Aufgaben
a - Erläutern Sie in ein bis drei Sätzen, weshalb es laut dem Text über das Lektorat der Arbeitsweise der schreibenden Person entgegenkommt, dass Eva problematische Formulierungen meist nicht selbst änderte, sondern nur kommentierte.
b - Führen Sie den Text über das Lektorat im Anschluss an seinen letzten Satz weiter.

Textauszug

────────────────────────────────────────

Ich verdanke dem Lektorat suggestive neue Wörter wie den Flecktarn, der meinen profanen Tarnanzug ersetzte und die Erkenntnis, dass man sein Kinn besser auf verschränkten Fingern als auf gefalteten Händen ablegt. Bei bösem Dröhnen verhaspelt man sich auf Lesungen leicht und wenn Brummer brausen ist das eindeutig zu viel der Alliteration, wenn man nicht auf Comedy aus ist.

Was meiner Arbeitsweise sehr entgegenkommt: Eva ließ machte mich auf problematische Formulierungen aufmerksam, änderte sie aber zumeist nicht, sondern regte in einem Kommentar Überarbeitung an, über die ich dann wieder selbst nachdenken musste. Da ich eine sehr genaue Vorstellung davon habe, wie meine Sprache klingen soll, spart das viele Neuüberarbeitungen von eben Korrigiertem.

────────────────────────────────────────

Gegebene Daten

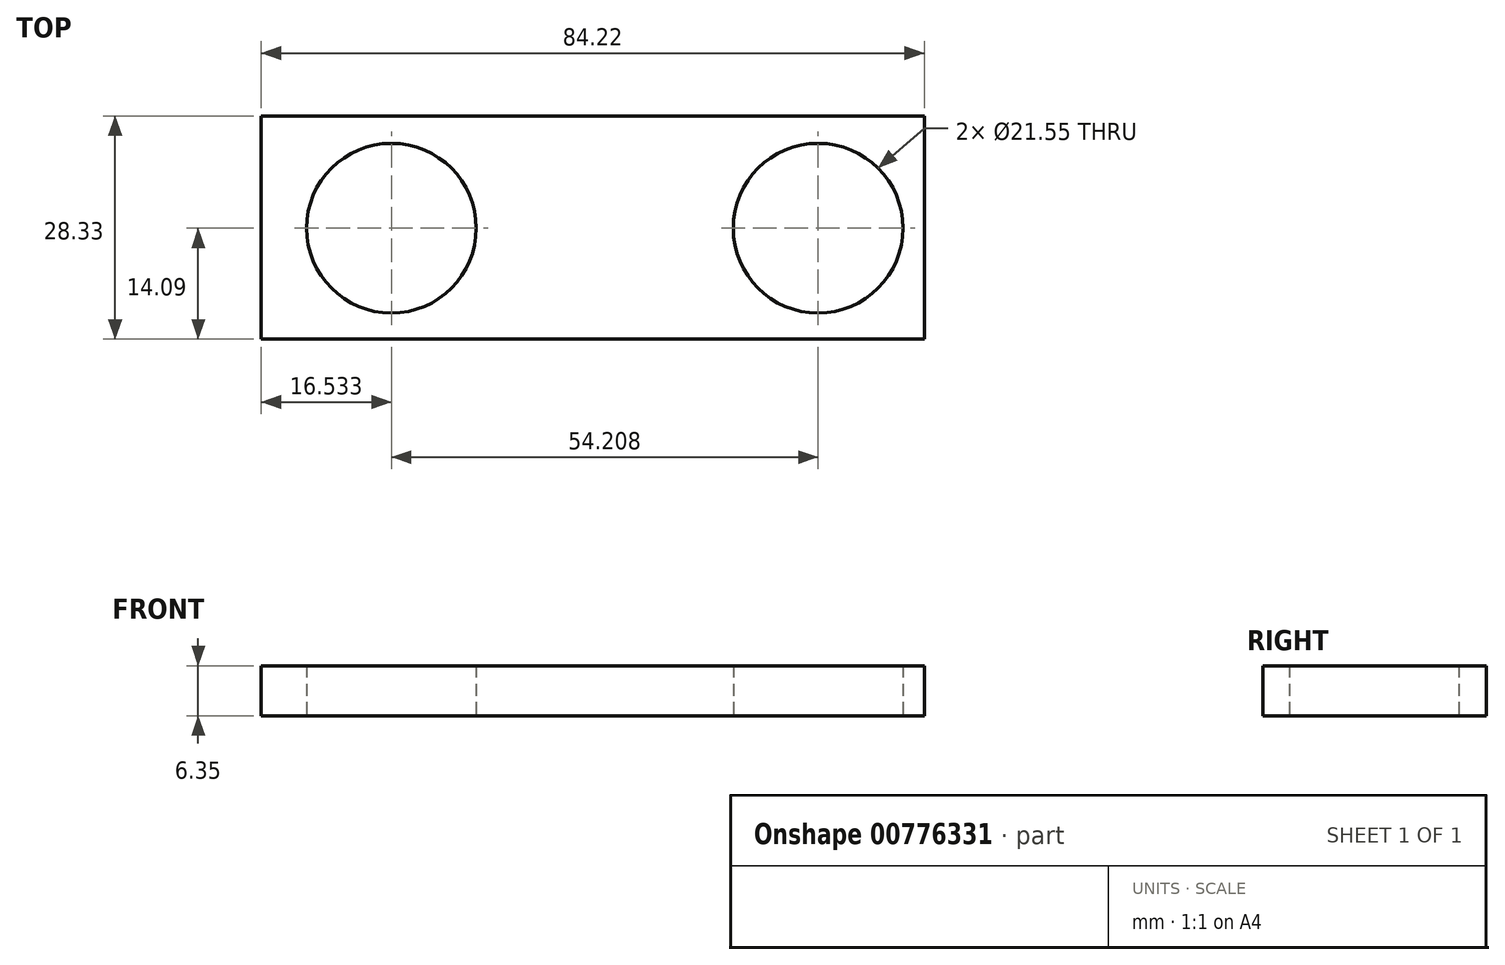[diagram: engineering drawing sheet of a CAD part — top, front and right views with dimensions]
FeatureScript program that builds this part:
annotation { "Feature Type Name" : "Feature", "Feature Type Description" : "" }
export const myFeature = defineFeature(function(context is Context, id is Id, definition is map)
    precondition{}
    {
        {
            var Q0;
            Q0=qCreatedBy(makeId("Top.planeOp"),FACE);
            var sketch = newSketch(context, id + "F0", { "sketchPlane" : qUnion([Q0])});
            skCircle(sketch, "E0", {"center": v(-47.55, 0) * mm, "radius": 10.78 * mm});
            skCircle(sketch, "E1", {"center": v(6.66, 0) * mm, "radius": 10.78 * mm});
            skLineSegment(sketch, "E2.bottom", {"start": v(-64.08, 14.24) * mm, "end": v(20.14, 14.24) * mm});
            skLineSegment(sketch, "E2.top", {"start": v(-64.08, -14.09) * mm, "end": v(20.14, -14.09) * mm});
            skLineSegment(sketch, "E2.left", {"start": v(-64.08, 14.24) * mm, "end": v(-64.08, -14.09) * mm});
            skLineSegment(sketch, "E2.right", {"start": v(20.14, 14.24) * mm, "end": v(20.14, -14.09) * mm});
            skSolve(sketch);
        }
        {
            var Q0;
            Q0=makeQuery(id+"F0.imprint","IMPRINT",FACE,{"disambiguationData":[TD([[makeQuery(id+"F0.imprint","IMPRINT",EDGE,{"derivedFrom":sQuery(id+"F0.wireOp",EDGE,"E0")}),-1.0]])]});
            extrude(context, id + "F1", {"entities" : qUnion([Q0]), "depth" : 6.35 * mm, "offsetDistance" : 25.4 * mm});
        }
    });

────────────────────────────────────────

Lösungen
a - Die schreibende Person hat eine sehr genaue Vorstellung davon, wie ihre Sprache klingen soll. Weil Eva nur eine Überarbeitung anregte, über die die schreibende Person selbst nachdenken musste, entfielen viele erneute Überarbeitungen von eben Korrigiertem.

b -
Abgesehen von der Suche nach dem richtigen Ausdruck ist der Blick von außen aber vor allem unersetzlich, um inhaltlichen Unschärfen und Logikfehlern auf die Spur zu kommen. Wer sich nie gesetzt hat, muss nicht aufstehen und Hände werden hinter dem Rücken gefesselt, können demzufolge im Auto nicht auf dem Schoß liegen. Der größte Brocken war für mich eine Szene, in der ein Charakter seinen sehr spezifischen Tonfall gegenüber einer früheren Szene zu stark verändert hatte. Niemandem außer mir war das aufgefallen und da ich es auf Anhieb einfach nicht besser hinbekam, dachte ich faul, es ginge so durch. Nicht bei Eva Weigl. Nach anfänglichen eher reflexartigen Protesten schrieb ich also gute vier Seiten völlig um, kaum ein Stein blieb auf dem anderen und was soll ich sagen — gut so!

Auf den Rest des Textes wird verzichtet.